# Input data
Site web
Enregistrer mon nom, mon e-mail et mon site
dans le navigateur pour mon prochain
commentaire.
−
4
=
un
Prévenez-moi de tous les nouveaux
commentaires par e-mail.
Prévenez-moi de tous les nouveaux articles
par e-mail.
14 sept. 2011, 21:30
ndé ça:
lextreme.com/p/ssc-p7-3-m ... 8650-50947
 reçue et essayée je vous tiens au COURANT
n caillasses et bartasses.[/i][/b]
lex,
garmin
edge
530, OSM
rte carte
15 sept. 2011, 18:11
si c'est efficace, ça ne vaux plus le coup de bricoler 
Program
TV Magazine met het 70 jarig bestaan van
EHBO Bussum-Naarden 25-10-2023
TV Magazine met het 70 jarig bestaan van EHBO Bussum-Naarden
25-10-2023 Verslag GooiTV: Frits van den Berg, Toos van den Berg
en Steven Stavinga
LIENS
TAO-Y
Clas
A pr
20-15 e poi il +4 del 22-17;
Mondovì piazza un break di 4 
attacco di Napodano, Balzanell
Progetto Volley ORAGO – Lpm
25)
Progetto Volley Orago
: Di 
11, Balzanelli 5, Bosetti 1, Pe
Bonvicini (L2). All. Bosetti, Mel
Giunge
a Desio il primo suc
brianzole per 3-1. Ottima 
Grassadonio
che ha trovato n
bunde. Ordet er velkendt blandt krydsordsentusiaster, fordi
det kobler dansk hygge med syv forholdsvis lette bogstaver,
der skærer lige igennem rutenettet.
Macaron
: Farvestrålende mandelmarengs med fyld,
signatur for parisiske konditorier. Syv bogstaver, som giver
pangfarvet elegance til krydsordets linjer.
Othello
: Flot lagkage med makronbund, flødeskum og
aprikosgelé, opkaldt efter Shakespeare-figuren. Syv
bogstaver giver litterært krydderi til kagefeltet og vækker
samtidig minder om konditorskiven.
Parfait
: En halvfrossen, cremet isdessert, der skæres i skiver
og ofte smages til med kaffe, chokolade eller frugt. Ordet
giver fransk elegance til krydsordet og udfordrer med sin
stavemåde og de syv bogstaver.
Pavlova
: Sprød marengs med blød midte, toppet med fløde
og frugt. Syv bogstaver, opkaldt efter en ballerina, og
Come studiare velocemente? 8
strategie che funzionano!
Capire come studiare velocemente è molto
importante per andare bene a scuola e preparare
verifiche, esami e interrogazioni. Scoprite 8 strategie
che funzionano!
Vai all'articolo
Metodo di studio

# Task details
Write out every line of text in the records above, keeping each line unchanged and in its original order.

# Output of the task
Site web
Enregistrer mon nom, mon e-mail et mon site
dans le navigateur pour mon prochain
commentaire.
−
4
=
un
Prévenez-moi de tous les nouveaux
commentaires par e-mail.
Prévenez-moi de tous les nouveaux articles
par e-mail.
14 sept. 2011, 21:30
ndé ça:
lextreme.com/p/ssc-p7-3-m ... 8650-50947
 reçue et essayée je vous tiens au COURANT
n caillasses et bartasses.[/i][/b]
lex,
garmin
edge
530, OSM
rte carte
15 sept. 2011, 18:11
si c'est efficace, ça ne vaux plus le coup de bricoler 
Program
TV Magazine met het 70 jarig bestaan van
EHBO Bussum-Naarden 25-10-2023
TV Magazine met het 70 jarig bestaan van EHBO Bussum-Naarden
25-10-2023 Verslag GooiTV: Frits van den Berg, Toos van den Berg
en Steven Stavinga
LIENS
TAO-Y
Clas
A pr
20-15 e poi il +4 del 22-17;
Mondovì piazza un break di 4 
attacco di Napodano, Balzanell
Progetto Volley ORAGO – Lpm
25)
Progetto Volley Orago
: Di 
11, Balzanelli 5, Bosetti 1, Pe
Bonvicini (L2). All. Bosetti, Mel
Giunge
a Desio il primo suc
brianzole per 3-1. Ottima 
Grassadonio
che ha trovato n
bunde. Ordet er velkendt blandt krydsordsentusiaster, fordi
det kobler dansk hygge med syv forholdsvis lette bogstaver,
der skærer lige igennem rutenettet.
Macaron
: Farvestrålende mandelmarengs med fyld,
signatur for parisiske konditorier. Syv bogstaver, som giver
pangfarvet elegance til krydsordets linjer.
Othello
: Flot lagkage med makronbund, flødeskum og
aprikosgelé, opkaldt efter Shakespeare-figuren. Syv
bogstaver giver litterært krydderi til kagefeltet og vækker
samtidig minder om konditorskiven.
Parfait
: En halvfrossen, cremet isdessert, der skæres i skiver
og ofte smages til med kaffe, chokolade eller frugt. Ordet
giver fransk elegance til krydsordet og udfordrer med sin
stavemåde og de syv bogstaver.
Pavlova
: Sprød marengs med blød midte, toppet med fløde
og frugt. Syv bogstaver, opkaldt efter en ballerina, og
Come studiare velocemente? 8
strategie che funzionano!
Capire come studiare velocemente è molto
importante per andare bene a scuola e preparare
verifiche, esami e interrogazioni. Scoprite 8 strategie
che funzionano!
Vai all'articolo
Metodo di studio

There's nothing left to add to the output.